Last week with a little help from our friends at the FED, we put an exclamation mark on the Q as nearly 50% or ~30, YPT Shadowlist (PREMIUM + PUBLIC ) stocks ran > +4% on the week. Most of these were noted daily on our ‘INTO THE TRADING’ morning call to start and finish the week.
Biotech, NASDAQ: ONCE +20% ATH, NYSE: NVRO NASDAQ: MANH NYSE: PAYC NYSE: UA NASDAQ: AVGO NASDAQ: FTNT NYSE: HUBS NYSE: TYL NYSE: LXFT all between +5-15% on the week.
All in, sometimes you may get what you want and more, just by saying the magic word,”PLEASE”. Sometimes you even get more than you bargained for as was the case with FED this past week. You only have to look at the performance of the roaring USD and the instant sell reaction post FED, yes then the rise back on Thursday, but once again the fall on Friday after more investor deliberation. This is indicating the initial sell reaction may be the right one!. What’s all the commotion?. Well..the biggest headwind facing U.S equities was the strength of the USD on earnings. It was already beginning to rear its ugly head and the FED simply acknowledged this potential momentum loss by revising down the dots. Instead of 3 cuts, 2 cuts for ’15 and more dramatic changes for ’16/’17. Yes, let’s not forget to say thank you as well for removing patient to be equally polite. Do note, hot data can shift this back to June, instead of the new September lean as FED is now truly on a DATA fix.

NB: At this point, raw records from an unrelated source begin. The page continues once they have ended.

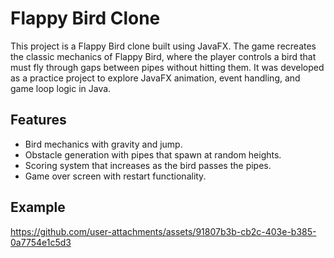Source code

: # Flappy Bird Clone
This project is a Flappy Bird clone built using JavaFX. The game recreates the classic mechanics of Flappy Bird, where the player controls a bird that must fly through gaps between pipes without hitting them. It was developed as a practice project to explore JavaFX animation, event handling, and game loop logic in Java.

## Features
- Bird mechanics with gravity and jump.
- Obstacle generation with pipes that spawn at random heights.
- Scoring system that increases as the bird passes the pipes.
- Game over screen with restart functionality.

## Example
https://github.com/user-attachments/assets/91807b3b-cb2c-403e-b385-0a7754e1c5d3
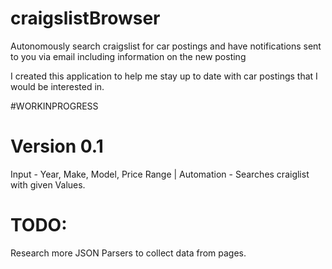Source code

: # craigslistBrowser
Autonomously search craigslist for car postings and have notifications sent to you via email including information on the new posting

I created this application to help me stay up to date with car postings that I would be interested in.

#WORKINPROGRESS

# Version 0.1
Input - Year, Make, Model, Price Range | Automation - Searches craiglist with given Values.

# TODO:
Research more JSON Parsers to collect data from pages.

IITW, the focus here will be to see if the FED has curtailed USD torrid rise and slowly begins to ease pressure on U.S equities (multinational) heading into the earnings season. Also in focus here is if it’s a ‘DIFFERENT BOWL, SAME SOUP?‘ scenario with Small Caps breaking out and signalling a new leg higher. By ‘same soup’ or not we mean is this time going to be different then the previous 2 times this year (late Dec into Jan and Feb again) where IWM/RUT were ‘supposedly’ breaking out as well..
Interestingly both times, YPT called the 2 trips a short term top with our market gauge leading as in the opposite direction of the chartists views just before NYE’15 and after with our ‘Wall of Worry’ case coming to fruition in the latest fail that saw market drop to SX 2040. Our market barometer also caught this 2040 support on the nose and eventual reversal for the market, (March 10-12) leading this rally back over 2100. During this reversal we were throwing many potential plays as listed above to members, especially for the 3 days leading into a potential hawkish FED decision without blinking twice.
MARCH 10, NASDAQ INTERNET INDEX HOLDS SUPPORT and DAYS FOLLOWING..
In all, it’s a little early to call for a 3rd Small Cap fail, purely because we are heading into months/ Q end and repositioning in currencies will likely take hold, potentially spreading to equities beyond the normal window washing/ dressing. The crowded USD unwind consequences should be interesting to watch on all asset classes (inc. Oil), if its has truly peaked and been capped by the FED. The only slight hesitation is this breakout smells like end of February move to the S&P top off a dovish FED and Greece agreements+(Merkel involvement +ve ) as last week. Potentially there is more positive from the former (Q end /repositioning) then the 2 similar factors helping the rally to close the week.
Simply, YPT will sail on same course as last week and let our barometer and Shadowlist guide us until it indicates time to jump ship and concentrate on new earning plays this upcoming Q.